You are definately a charasmatic borderline and outgoing. A lot of us are quiet borderlines and I would never make a video, I am way too self conscious
Hi Michi I on one of your other video I left a comment that you needed to try to keep some people on your side and to be nice to them. I am 59 and have been bipolar sense about 8 so I have a lot of experience dealing with it. now try to take you black and white splitting analogy and what I did is put certain people in the white group and tell myself I can not allow to get mad at the people it is totally unacceptable. everybody else in the black group and is far game if they piss me off they will have to deal with me. the last girl I dated was bipolar we dated for 3 years I tried to help her the best I could but in the end she wonted to split. I told her I lover her and good bye the three years we dated I never go mad at her because I told my self it was unacceptable. you have to split these people because you have a beast inside you that you have to learn to control. good luck.
George Beck hi George, thank you for this. It came at the perfect time. I really do wish all the best for you in the future and that you can find love once again. Great advice :) take care
My bf says he loves me but lately I've been feeling like he's cheating on me or is going to cheat on me or leave me. And I want to tell him that I have bpd but I don't know how to and I'm afraid that if I do I'll only push him away and my worst fear will come true. Or I'm afraid he'll think something like "oh boy I sure found me a winner here" with sarcasm and will hate me like I hate me.

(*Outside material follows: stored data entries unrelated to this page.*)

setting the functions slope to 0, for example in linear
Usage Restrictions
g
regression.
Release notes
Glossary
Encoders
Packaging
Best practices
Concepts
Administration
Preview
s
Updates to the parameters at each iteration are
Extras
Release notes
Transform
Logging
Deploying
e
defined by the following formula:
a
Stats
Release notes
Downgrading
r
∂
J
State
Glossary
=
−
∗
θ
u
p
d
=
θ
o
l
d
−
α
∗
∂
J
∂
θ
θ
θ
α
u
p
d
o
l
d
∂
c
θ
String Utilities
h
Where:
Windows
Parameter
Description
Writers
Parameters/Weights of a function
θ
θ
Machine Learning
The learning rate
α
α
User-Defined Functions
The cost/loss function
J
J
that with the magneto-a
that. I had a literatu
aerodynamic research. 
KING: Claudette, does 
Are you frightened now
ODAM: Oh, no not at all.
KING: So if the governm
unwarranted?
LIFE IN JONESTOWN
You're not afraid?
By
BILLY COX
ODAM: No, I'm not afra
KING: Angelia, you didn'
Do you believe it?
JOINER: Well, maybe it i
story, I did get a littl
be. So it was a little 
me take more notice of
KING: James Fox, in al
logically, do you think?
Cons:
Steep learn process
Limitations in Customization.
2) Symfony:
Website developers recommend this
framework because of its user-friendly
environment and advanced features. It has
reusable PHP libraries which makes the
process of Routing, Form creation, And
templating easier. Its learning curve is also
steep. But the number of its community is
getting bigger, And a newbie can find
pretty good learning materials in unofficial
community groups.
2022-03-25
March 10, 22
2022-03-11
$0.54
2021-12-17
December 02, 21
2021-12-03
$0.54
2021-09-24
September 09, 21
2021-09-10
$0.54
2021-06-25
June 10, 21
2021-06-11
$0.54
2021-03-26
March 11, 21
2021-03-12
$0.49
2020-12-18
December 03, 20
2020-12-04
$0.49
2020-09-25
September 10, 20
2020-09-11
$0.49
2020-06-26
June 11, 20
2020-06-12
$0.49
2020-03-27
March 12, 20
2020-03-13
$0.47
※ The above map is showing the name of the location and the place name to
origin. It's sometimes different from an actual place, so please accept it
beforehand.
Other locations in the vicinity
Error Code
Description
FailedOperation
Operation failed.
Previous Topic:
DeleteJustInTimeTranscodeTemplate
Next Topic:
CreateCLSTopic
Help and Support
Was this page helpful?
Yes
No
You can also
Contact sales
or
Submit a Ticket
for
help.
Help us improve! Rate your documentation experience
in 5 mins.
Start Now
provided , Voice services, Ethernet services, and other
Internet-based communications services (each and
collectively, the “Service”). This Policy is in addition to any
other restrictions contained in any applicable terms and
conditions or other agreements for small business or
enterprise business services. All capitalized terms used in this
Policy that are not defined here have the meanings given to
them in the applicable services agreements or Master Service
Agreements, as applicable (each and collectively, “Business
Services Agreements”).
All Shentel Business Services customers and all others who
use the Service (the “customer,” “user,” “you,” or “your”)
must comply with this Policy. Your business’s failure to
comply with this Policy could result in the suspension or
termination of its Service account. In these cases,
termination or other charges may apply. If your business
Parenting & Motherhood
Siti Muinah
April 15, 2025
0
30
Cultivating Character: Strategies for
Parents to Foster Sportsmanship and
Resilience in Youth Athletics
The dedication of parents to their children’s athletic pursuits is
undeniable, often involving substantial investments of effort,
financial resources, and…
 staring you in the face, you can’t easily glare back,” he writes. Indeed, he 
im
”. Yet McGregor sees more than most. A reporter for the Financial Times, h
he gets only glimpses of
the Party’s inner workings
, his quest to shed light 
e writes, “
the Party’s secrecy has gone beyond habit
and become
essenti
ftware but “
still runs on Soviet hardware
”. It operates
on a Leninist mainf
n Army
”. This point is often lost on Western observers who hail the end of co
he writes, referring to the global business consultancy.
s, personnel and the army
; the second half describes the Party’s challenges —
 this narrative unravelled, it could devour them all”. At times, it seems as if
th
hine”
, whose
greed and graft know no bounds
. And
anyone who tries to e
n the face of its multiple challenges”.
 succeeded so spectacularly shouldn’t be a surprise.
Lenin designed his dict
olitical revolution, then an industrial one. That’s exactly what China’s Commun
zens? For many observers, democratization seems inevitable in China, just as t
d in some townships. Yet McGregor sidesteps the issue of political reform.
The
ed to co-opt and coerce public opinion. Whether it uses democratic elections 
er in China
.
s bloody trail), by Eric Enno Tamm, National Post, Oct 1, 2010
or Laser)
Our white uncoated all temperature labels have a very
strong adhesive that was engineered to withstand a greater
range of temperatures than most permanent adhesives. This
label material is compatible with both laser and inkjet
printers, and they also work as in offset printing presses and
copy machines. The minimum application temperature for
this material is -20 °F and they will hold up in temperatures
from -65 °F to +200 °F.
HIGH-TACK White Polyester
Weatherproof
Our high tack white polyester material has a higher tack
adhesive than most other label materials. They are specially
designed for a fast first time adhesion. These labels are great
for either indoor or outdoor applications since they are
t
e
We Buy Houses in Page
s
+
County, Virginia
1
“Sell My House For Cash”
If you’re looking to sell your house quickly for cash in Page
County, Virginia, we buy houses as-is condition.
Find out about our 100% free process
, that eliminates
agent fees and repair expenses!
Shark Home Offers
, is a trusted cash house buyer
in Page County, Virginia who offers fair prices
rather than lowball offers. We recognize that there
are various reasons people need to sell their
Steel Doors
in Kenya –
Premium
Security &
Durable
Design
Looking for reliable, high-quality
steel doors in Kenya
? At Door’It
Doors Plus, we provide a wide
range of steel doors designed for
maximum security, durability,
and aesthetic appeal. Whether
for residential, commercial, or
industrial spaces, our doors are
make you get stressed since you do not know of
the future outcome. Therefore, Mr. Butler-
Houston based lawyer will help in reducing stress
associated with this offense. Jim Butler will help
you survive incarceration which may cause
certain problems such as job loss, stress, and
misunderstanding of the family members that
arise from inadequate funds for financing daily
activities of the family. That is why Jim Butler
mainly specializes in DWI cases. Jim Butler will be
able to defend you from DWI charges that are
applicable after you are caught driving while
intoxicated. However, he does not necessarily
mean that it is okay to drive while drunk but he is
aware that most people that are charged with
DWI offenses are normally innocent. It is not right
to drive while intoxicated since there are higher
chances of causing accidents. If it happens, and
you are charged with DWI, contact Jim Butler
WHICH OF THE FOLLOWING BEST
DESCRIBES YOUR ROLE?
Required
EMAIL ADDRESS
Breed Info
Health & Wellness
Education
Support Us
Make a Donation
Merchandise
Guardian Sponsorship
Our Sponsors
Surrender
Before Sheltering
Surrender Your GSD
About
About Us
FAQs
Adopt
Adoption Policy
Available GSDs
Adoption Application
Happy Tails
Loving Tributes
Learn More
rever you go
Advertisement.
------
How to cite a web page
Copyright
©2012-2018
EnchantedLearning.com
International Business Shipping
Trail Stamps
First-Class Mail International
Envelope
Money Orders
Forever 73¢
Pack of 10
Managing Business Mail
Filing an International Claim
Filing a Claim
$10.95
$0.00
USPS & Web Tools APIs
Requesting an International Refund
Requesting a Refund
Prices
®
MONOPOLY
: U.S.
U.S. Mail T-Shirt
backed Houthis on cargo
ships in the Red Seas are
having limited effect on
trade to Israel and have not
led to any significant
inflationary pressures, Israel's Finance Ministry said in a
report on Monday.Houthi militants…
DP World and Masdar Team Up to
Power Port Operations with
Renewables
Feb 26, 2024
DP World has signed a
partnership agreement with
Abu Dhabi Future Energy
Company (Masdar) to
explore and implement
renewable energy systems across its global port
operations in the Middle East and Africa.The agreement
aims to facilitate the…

I'm probably way too late, but I wanna try anyway. If you still haven't told him, please do as fast as you can. Not knowing what is happening is the worst. It won't be easy to work through all the things that are attached to this, but you can only stop the worst from happening by doing something. The longer you wait, the more, from what I read and heard, you will push him away anyway. So having a real conversation about it and opening up about what you're going through, will most likely help him understand. Even if he'll have a sarcastic remark his love for you won't just do a 180° just because he knows. You'll have to trust him enough that he can handle the truth.
YAY I REQUESTED THIS VIDEO 😍
elicia345 THANKS ELICIA!!:) it was a great idea
Hi just got into your videos and I appreciate them! I could benefit from your man’s perspective as someone who could share what it’s like being with a boarderline please and thanks.